#### Aim:
In the Austin Brown article below, how many tackles did Brown total during the 2024 season?

#### Selected passage:
◇ ◇ ◇

Austin Brown

Profile
- Position: Safety

Personal information
- Born: October 22, 2003 (age 22)
- Listed height: 6 ft 1 in (1.85 m)
- Listed weight: 215 lb (98 kg)

Career information
- High school: Johnston City (Johnston City, Illinois)
- College: Wisconsin (2022–2025)
- NFL draft: 2026: undrafted

Career history
- Indianapolis Colts (2026)*;
- * Offseason or practice squad member only
- Stats at Pro Football Reference

= Austin Brown (American football) =

American football player (born 2003)

Austin Brown (born October 22, 2003) is an American professional football safety. He played college football for the Wisconsin Badgers.

==Early life==
Brown attended Johnston City High School in Johnston City, Illinois, and committed to play college football for the Wisconsin Badgers.

==College career==
Brown entered his true freshman season, competing for playing time and defensive snaps. That season, he played in 13 games, making just two tackles. In the 2023 season, Brown racked up 37 tackles and a sack. During the 2024 season, he totaled 51 tackles as a starter. In the 2025 season opener, Brown had a fumble recovery in a victory over Western Michigan. In week 3, he tallied 11 tackles in a loss against Alabama. Brown started all 12 games on the season, posting 52 tackles with one going for a loss, and three pass deflections.

◇ ◇ ◇

#### Material shown:
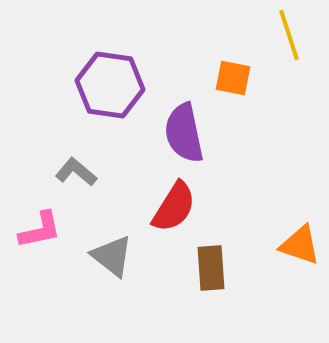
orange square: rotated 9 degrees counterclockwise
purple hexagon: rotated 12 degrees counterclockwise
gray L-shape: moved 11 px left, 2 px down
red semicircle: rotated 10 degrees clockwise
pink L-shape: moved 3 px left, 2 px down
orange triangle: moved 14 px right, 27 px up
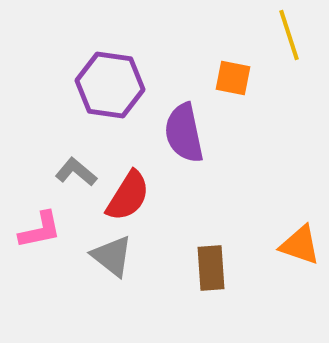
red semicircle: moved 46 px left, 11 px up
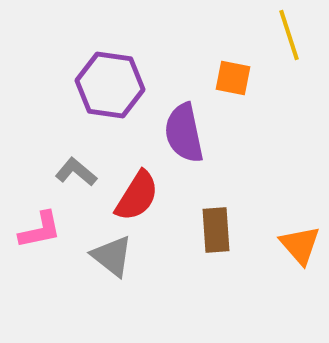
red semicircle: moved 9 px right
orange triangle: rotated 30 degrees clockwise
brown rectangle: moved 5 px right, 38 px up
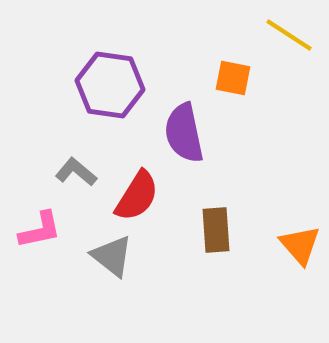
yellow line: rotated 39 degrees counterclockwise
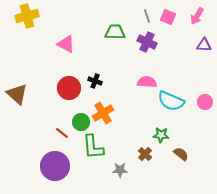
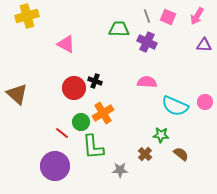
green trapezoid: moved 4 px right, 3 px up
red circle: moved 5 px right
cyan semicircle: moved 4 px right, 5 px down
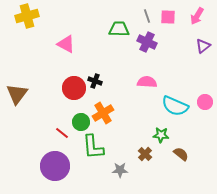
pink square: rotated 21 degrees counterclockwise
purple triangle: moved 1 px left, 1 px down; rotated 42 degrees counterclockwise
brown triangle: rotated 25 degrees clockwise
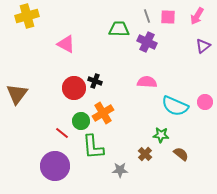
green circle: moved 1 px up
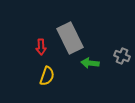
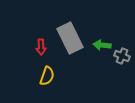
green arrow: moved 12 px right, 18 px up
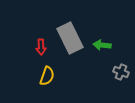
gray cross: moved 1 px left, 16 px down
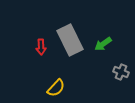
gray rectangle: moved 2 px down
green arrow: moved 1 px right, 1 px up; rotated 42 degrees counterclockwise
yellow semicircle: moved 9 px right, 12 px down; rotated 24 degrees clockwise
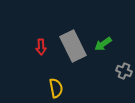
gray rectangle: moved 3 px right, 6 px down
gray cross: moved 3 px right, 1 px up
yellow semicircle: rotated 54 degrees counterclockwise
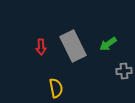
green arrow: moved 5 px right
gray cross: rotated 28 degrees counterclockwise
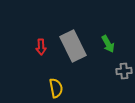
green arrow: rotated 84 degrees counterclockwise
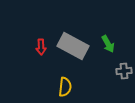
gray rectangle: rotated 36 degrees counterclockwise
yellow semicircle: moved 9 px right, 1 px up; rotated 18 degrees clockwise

◇ ◇ ◇

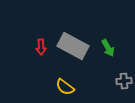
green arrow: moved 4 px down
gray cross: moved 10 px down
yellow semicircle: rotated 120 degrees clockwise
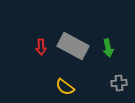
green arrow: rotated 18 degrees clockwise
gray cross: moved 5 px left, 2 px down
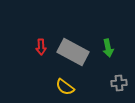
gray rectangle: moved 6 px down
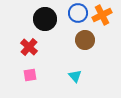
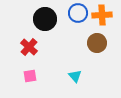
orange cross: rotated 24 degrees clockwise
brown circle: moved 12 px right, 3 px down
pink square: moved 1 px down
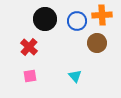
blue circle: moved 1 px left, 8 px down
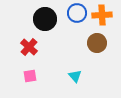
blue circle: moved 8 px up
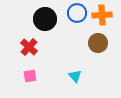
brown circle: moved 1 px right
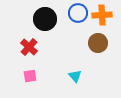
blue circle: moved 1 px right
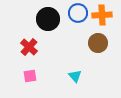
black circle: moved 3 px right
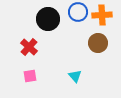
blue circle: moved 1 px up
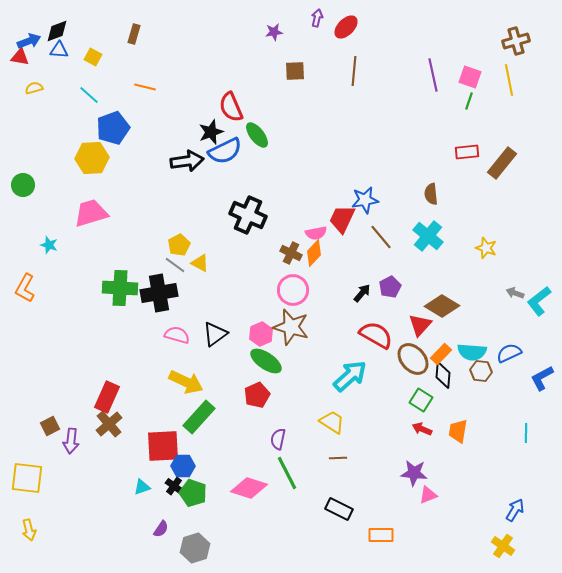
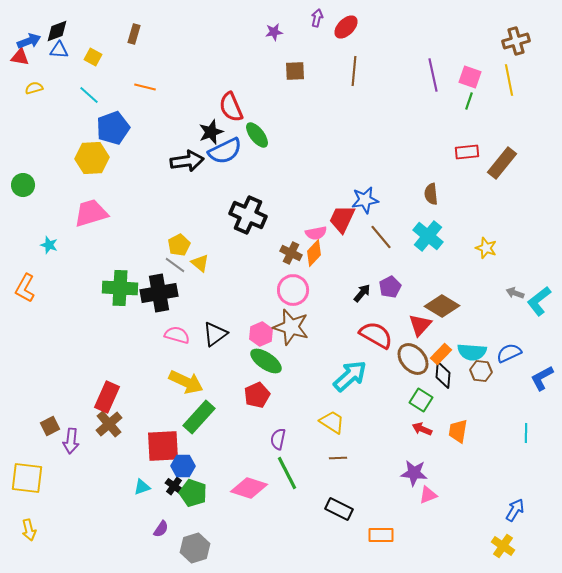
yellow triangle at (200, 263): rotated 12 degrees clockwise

◇ ◇ ◇

#### Solution for this exercise:
51 tackles